1. Organic food is not limited to fruit and veggies.
When most people think organic, the image of fresh, leafy greens and bright, sweet fruits usually comes to mind, but organic foods do not stop there. Pretty much anything that is not processed can fall under the organic label, including meat, eggs and dairy, assuming the animal this food has come from was not treated with growth hormones or antibiotics during farming.
2. You know what you are eating.
In order for a food to be labeled as organic, it must meet specific guidelines to assure that it was “grown without the use of pesticides, synthetic fertilizers, sewage sludge, genetically modified organisms or ionizing radiation.” When you bite into the surface of your organically grown treat, you know you will not be subjected to any of the aforementioned substances.
3. Organic farming yields a lower environmental impact.
Those agricultural chemicals and pesticides used to treat non-organic foods have to go somewhere, and often run-off into the water supplies and fertile ground on or nearby the farms this food was grown on. When you do not rely on chemicals to grow your food, there is not anything left to poison the environment around you.
4. Rich in phenolic compounds.
When it comes to organic food, everyone wants to know one thing: is it any healthier? Studies have shown that organically grown produce contains 18-69% more antioxidant compounds, and higher levels of both zinc and Vitamin C than its traditionally grown counterpart.
5. It tastes great!
Of course, taste is subjective, but there is a reason some of the world’s top chefs, foodies and pretty much anyone with functioning taste buds prefer organic bites over the other variety – the taste! The natural methods used to grow organically release nitrogen at a slower rate, which usually makes for a sweeter and richer flavor once the harvest is ripe for picking.
6. When you buy organic, you support smaller, family farms.
As organic food is usually grown in smaller batches, it typically comes from smaller farms. If you happen to shop at your local farmer’s market, you know your food was grown right down the road from your own home. Not only are you helping your neighbors sustain their small businesses, but you are also helping promote farming that is harmonious with the surrounding environment.
7. There is only one “organic,” despite the different labels.
There are a lot of labels on so-called healthy foods, but unless your tag reads “100% organic,” you are not getting the real deal.
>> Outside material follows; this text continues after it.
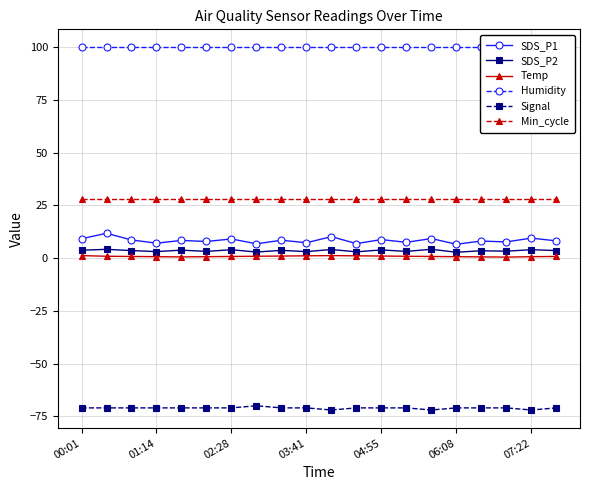

Is it true that Min_cycle equals 28.0 at 06:08?

True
Even foods labeled simply as “organic” may only meet 95% of USDA guidelines. So if you want to get the real thing, make sure you read those stickers.
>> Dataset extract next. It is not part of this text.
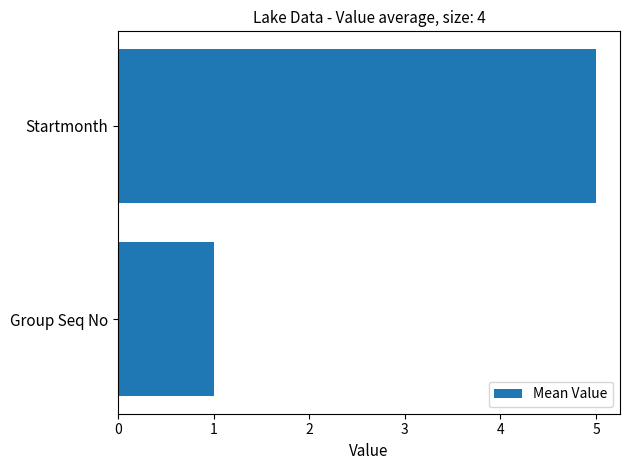

Are the bars horizontal?

Yes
8. It is better for the animals.
When you use your purchasing power to buy an organic item, you can rest assured that you are not contributing to the mistreatment of animals raised in factory farms. The National Organic Program rules state that any animal used to produce organic meat or dairy must have access to outdoor areas, offering them a higher quality of life.
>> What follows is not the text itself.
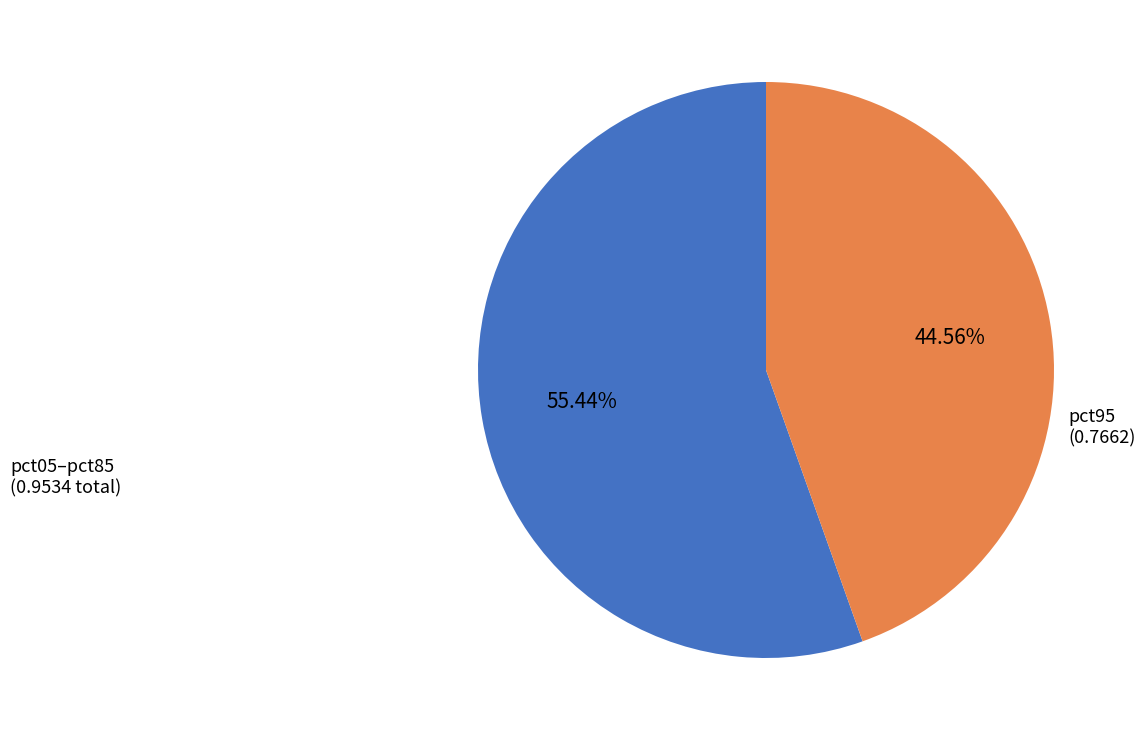

Is there a majority slice in this chart?

Yes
9. Organic farming makes for healthier farmers.
The harmful pesticides and chemicals used in non-organic farming methods have been linked to health risks among those handling the cultivation of these crops. Organic farming methods are healthier and better for everyone involved.
10. Organic farming is sustainable.
By using age-old composting practices that keep the soil fertile and healthy, pour no pollutants into nearby air and water sources, and promote a biodiverse environment, organic farming is the natural way to create the foods we eat. When you go organic, you know the impact you are making on the Earth is a good one.